----- Document passage -----

Another incentive problem was an absence of penalties for failure to introduce available
new technologies. A laggard enterprise with outmoded technology might find its costs rising
above the industry average, but the ministry tended to protect its enterprises and made subsidies
available.
(cont)

There were also problems of the means available for innovation. Innovations that involve
radically new products typically entail either the entry by an existing enterprise into a new line of
production or the creation of new enterprises. The Soviet planning system had relatively rigid
boundaries between industries, and entry into a different line by an existing enterprise was
discouraged, as poaching on the territory of others. 13 While new enterprises were created from
time to time, this was limited and usually faced opposition from existing enterprises.
Individual inventors were greatly underutilized in the Soviet system. Most enterprises had
an official policy of making small-scale facilities available to aspiring inventors. However, this
program was not very effective at drawing out creative individual inventors, perhaps because the
passivity bred into individuals by the repressive, centralized, hierarchical Soviet system
discouraged individual inventive activity.

In the matter of the effectiveness of innovative activity at advancing human welfare, the
Soviet system did avoid some of the problems of capitalist innovation. There was no bias against
innovation in public goods. There was no problem of monopoly pricing of new products and
processes, with the attendant limitation of their use.

However, the Soviet system had significant weaknesses in the effectiveness of innovative
activity. We will cite three problems in this area. First, while irrational profit criteria largely
guide the allocation of innovative effort in a capitalist system, in the Soviet system the “planners’
preference” guided this allocation. The top leadership favored certain sectors, particularly the
military, space exploration, and certain industrial sectors, while consumer goods occupied a
lowly place in their priorities.

-----

Exercises:
#1 In the passage on Soviet innovation, which sectors did the top leadership favor?
#2 Please resume the passage on Soviet innovation, picking up right after its final sentence.

----- Stored data -----

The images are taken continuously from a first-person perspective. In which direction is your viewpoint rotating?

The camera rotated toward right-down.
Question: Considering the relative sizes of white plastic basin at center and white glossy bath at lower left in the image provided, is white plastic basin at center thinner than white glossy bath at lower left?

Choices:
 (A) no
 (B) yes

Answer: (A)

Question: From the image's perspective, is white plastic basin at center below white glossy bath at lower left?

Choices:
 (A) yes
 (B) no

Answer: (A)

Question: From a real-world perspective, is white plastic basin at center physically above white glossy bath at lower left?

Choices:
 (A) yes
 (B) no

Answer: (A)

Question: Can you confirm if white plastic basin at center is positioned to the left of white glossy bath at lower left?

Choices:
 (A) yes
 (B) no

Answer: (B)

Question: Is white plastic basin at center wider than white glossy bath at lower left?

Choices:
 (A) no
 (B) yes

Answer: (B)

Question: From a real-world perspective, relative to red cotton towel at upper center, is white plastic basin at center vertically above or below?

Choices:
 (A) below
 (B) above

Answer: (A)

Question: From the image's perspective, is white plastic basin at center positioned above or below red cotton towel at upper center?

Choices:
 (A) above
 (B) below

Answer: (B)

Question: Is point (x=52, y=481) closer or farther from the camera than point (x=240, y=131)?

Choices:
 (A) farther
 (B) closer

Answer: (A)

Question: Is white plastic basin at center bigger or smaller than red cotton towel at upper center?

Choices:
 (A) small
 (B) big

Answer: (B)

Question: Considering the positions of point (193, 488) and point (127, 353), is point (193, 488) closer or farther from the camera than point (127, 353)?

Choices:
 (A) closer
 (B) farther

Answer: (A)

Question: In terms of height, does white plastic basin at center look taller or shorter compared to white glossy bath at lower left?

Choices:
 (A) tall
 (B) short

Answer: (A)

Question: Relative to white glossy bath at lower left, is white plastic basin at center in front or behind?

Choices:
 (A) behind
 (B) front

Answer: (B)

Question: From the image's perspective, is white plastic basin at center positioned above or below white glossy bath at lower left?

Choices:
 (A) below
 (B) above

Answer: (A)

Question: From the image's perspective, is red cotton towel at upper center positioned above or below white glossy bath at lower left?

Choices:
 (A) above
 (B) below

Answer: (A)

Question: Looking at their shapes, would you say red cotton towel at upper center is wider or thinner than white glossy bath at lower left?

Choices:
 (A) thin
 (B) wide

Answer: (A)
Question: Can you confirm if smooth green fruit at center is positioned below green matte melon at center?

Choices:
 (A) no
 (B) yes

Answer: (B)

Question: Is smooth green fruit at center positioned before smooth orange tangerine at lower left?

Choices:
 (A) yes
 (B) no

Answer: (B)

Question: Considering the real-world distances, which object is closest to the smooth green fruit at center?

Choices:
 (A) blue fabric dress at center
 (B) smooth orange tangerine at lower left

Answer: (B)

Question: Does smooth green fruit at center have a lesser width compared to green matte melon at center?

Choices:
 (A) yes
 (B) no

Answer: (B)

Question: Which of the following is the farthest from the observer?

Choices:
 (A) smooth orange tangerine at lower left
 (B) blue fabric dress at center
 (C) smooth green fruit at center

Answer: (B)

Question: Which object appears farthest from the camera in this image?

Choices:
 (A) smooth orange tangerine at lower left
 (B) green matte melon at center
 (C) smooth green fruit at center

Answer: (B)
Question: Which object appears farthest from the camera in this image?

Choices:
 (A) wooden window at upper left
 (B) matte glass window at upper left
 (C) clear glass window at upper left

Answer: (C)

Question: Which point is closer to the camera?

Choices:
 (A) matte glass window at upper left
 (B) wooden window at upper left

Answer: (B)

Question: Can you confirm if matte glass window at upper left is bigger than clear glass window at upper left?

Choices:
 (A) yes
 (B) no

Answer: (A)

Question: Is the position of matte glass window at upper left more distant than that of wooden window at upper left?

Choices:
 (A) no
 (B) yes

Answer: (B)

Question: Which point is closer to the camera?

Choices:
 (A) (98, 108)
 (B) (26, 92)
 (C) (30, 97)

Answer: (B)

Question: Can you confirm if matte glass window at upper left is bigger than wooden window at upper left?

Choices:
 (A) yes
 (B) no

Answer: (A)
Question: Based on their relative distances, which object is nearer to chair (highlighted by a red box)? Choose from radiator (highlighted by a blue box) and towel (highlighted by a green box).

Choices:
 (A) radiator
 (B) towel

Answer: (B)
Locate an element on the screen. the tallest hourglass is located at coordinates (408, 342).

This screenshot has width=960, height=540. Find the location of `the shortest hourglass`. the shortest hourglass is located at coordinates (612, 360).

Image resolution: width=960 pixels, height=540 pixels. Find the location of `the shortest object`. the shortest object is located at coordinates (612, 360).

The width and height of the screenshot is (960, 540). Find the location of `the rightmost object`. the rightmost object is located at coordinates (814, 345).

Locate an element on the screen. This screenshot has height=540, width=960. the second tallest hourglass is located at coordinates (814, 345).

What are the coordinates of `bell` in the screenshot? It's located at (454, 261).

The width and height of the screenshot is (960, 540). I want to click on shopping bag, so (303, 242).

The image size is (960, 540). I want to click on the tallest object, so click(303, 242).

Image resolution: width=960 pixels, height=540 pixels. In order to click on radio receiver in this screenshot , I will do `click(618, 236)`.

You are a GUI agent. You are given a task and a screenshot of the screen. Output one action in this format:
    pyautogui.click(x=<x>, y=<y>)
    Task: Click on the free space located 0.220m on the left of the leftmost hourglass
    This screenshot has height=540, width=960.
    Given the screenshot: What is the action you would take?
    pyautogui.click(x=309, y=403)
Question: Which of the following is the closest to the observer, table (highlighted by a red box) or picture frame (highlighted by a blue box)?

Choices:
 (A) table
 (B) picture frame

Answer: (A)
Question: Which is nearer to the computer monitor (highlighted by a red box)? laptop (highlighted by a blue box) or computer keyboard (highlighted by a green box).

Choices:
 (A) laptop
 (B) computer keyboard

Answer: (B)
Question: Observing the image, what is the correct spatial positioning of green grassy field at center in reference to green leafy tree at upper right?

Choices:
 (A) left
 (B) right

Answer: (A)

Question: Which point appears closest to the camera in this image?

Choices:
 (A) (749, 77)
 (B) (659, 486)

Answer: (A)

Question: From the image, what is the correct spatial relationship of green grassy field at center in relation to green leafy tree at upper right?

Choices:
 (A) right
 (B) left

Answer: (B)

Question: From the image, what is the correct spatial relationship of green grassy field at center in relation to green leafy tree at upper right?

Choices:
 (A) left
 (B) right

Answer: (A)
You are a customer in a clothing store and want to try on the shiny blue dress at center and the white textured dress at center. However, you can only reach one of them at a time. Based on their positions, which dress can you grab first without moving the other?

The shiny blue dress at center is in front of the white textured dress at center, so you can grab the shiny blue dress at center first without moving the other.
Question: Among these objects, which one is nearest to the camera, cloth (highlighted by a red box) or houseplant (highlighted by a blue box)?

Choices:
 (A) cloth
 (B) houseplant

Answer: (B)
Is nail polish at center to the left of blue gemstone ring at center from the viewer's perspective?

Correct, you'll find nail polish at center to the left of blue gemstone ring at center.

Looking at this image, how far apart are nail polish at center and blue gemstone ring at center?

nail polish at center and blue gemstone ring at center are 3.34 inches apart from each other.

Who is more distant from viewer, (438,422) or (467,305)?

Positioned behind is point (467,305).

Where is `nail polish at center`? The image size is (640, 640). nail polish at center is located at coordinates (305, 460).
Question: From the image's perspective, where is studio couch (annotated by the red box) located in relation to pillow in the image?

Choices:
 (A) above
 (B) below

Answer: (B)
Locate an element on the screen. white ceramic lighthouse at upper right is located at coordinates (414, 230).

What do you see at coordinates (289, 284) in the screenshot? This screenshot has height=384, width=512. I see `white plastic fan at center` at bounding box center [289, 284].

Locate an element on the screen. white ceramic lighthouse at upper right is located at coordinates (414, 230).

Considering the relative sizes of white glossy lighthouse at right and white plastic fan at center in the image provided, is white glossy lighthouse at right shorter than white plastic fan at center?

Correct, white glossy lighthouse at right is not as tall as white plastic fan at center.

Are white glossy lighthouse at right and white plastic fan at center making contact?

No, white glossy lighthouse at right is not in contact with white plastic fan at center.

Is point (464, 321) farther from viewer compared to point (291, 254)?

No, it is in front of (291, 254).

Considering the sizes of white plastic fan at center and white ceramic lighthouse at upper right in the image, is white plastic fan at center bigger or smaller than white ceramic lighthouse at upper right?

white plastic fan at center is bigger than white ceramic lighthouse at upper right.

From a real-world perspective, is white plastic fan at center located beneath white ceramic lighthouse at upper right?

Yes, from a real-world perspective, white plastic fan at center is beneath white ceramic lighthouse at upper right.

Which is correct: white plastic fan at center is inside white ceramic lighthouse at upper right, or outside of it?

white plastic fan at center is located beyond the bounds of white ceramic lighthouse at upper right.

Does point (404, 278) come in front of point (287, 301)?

-----

Results in order:
#1 The military, space exploration, and certain industrial sectors.

#2
Second, there was a problem stemming from the poor relations between the two key
institutions involved in innovation, the R&D Institutes and the enterprises. The R&D Institutes
had the best researchers and facilities, and they produced a large volume of plans for new
products and processes. However, the enterprises, which had to produce the new product or
introduce the new process, complained that plans arrived that were incomplete, unrealistic, or
unworkable. R&D Institutes complained that enterprises were uninterested in their proposals.
The result was that much innovative effort failed to bear fruit. This seemed to be a result of the
hierarchical character of the system, in which relations between institutions at the same level of
the hierarchy were very poorly structured. 14

Third, and perhaps most serious, innovation in the Soviet system generated major
external costs, particularly for workplace and environmental health. The reason for this in the
Soviet case was not the pursuit of profit but the single-minded emphasis on growth in output and
the undemocratic and repressive character of the system which prevented the affected parties
from defending their health interests.

5. Innovation in a Democratic Planned Participatory Socialist System
What kind of innovation performance would be expected under a DPPS system, by
comparison to that of capitalism and state socialism? Three features of DPPS, as laid out in
Devine (1988), are relevant to innovation performance. First, the main features of the overall
economic plan would be determined by a democratic process (Devine, 1988, p. 190).

Second, the planning and coordination of the economy would take place, not through
market forces or top-down central planning, but through a process of “negotiated coordination”
(Devine, 1988, ch. 8-10). This means that resource allocation decisions would be made by boards
– industry boards and local and regional negotiated coordination bodies – that have
representation of all affected constituencies, including workers, consumers, suppliers, the local
community, and even “cause” groups such as environmentalists, job safety activists, feminists,
etc. These bodies would arrive at decisions through compromise among the interests represented
on them. In addition, the basic units of social production, or enterprises, are considered social
property and have governing boards that include representatives of all groups affected by the
activity of the enterprise, including workers, consumers, suppliers, and the local community.

Third, each individual would be expected to spend part of her/his work life in each of the
main types of labor, which Devine defines as planning and managing labor, creative labor,
nurturing labor, skilled labor, and unskilled/repetitive labor (Devine, 1988, 171). This would
eliminate the social division of labor, while preserving the technical division of labor with its
efficiency advantages.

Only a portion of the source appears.